Um dos principais fluxos de migração entre 1948 e 1971 se deu do Caribe para o Reino Unido. No total, foram quinhentas mil pessoas fazendo a travessia de um continente a outro. Eles ficaram conhecidos como a "Geração Windrush", nome do primeiro barco que deixou a Jamaica rumo à Inglaterra, com mais de 500 pessoas que buscavam uma nova vida.

Os imigrantes receberam autorização para permanecer no Reino Unido e levaram consigo os valores culturais de seus respectivos países, o que transformaria a sociedade inglesa a partir daí. A população do Reino Unido nascida na Jamaica expandiu de 6 mil para 100 mil pessoas entre 1951 e 1961, de acordo com estudo do Instituto de Estatísticas Nacionais.

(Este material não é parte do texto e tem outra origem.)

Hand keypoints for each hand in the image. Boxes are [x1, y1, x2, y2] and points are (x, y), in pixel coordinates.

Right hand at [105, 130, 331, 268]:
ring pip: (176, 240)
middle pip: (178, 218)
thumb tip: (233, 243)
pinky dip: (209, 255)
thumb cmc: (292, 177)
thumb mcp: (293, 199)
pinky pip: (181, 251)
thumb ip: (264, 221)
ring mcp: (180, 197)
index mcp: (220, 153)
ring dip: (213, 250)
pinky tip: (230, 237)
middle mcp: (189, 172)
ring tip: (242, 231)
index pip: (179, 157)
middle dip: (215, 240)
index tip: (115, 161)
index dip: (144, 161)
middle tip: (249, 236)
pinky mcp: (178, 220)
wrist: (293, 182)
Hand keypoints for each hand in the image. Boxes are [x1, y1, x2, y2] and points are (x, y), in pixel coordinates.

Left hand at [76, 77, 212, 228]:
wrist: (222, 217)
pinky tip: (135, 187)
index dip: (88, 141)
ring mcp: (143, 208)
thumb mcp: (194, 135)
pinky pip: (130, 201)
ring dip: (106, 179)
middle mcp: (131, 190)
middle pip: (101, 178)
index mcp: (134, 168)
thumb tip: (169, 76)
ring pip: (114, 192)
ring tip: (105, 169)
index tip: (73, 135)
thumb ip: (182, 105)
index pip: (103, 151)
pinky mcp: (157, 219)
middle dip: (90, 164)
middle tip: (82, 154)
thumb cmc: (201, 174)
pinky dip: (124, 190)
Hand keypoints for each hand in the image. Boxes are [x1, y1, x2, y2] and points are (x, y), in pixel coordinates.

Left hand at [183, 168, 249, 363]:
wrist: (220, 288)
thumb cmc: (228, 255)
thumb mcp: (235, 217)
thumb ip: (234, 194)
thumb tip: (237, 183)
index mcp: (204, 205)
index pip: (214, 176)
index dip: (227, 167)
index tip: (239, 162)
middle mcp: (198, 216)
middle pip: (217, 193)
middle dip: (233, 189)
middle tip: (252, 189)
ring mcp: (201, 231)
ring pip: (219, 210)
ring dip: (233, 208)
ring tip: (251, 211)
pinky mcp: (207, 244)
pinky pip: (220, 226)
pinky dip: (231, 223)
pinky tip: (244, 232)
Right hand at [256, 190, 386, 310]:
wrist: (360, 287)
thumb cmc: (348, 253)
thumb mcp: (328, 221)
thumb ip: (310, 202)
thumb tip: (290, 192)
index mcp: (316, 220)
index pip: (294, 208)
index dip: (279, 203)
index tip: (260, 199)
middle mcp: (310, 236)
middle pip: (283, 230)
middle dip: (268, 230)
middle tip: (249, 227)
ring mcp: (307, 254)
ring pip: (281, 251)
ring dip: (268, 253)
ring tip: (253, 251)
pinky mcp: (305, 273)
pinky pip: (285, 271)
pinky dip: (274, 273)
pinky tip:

Já a partir da década de 1970, milhares de imigrantes deixaram a África à procura de melhores condições de vida. O Reino Unido receberia um grande número de pessoas de países ex-colônias do Império Britânico como África do Sul, Nigéria, Gana, Zimbábue, Quênia, Tanzânia, entre outros.

O atacante Marcus Rashford, autor de três gols ingleses na Copa do Catar, tem parentes da pequena ilha caribenha de São Cristóvão e Neves. Já o atacante Raheem Sterling nasceu na Jamaica, país que Kalvin Phillips, Kyle Walker e Callum Wilson também compartilham ascendência.

Assim como Mbappé, jogadores da seleção inglesa foram alvos de ataques racistas à época da Eurocopa. Os alvos dos insultos foram Rashford, Saka e Sancho — somente o último não está no Catar.

Os três atacantes desperdiçaram suas cobranças na disputa de pênaltis que deu o título para a Itália. Além de Rashford, Saka é outro destaque da boa campanha da Inglaterra no Mundial até o momento.

A França encara a Polônia neste domingo, às 12h, por uma vaga nas quartas de final da Copa do Mundo. Mais tarde, às 16h, é a vez da Inglaterra medir forças com os Estados Unidos para ver quem avança no Mundial do Catar.